_Exercise description_
Reproduce all of the entries below exactly, without a single change.

_Supplied data_
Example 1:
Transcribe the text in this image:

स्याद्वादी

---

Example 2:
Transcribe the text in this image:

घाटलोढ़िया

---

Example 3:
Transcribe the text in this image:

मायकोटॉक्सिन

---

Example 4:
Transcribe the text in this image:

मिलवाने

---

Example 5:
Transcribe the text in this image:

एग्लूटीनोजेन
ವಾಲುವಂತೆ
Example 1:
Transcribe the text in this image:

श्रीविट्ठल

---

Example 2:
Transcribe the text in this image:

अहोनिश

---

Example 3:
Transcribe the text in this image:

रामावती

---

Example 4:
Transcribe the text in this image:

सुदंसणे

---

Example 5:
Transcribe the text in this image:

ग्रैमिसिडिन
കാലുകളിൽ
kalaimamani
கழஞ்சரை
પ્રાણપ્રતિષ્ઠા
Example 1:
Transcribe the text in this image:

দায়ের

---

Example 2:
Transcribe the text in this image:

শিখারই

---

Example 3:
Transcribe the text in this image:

_Output for this task_
Example 1:
Transcribe the text in this image:

स्याद्वादी

---

Example 2:
Transcribe the text in this image:

घाटलोढ़िया

---

Example 3:
Transcribe the text in this image:

मायकोटॉक्सिन

---

Example 4:
Transcribe the text in this image:

मिलवाने

---

Example 5:
Transcribe the text in this image:

एग्लूटीनोजेन
ವಾಲುವಂತೆ
Example 1:
Transcribe the text in this image:

श्रीविट्ठल

---

Example 2:
Transcribe the text in this image:

अहोनिश

---

Example 3:
Transcribe the text in this image:

रामावती

---

Example 4:
Transcribe the text in this image:

सुदंसणे

---

Example 5:
Transcribe the text in this image:

ग्रैमिसिडिन
കാലുകളിൽ
kalaimamani
கழஞ்சரை
પ્રાણપ્રતિષ્ઠા
Example 1:
Transcribe the text in this image:

দায়ের

---

Example 2:
Transcribe the text in this image:

শিখারই

---

Example 3:
Transcribe the text in this image:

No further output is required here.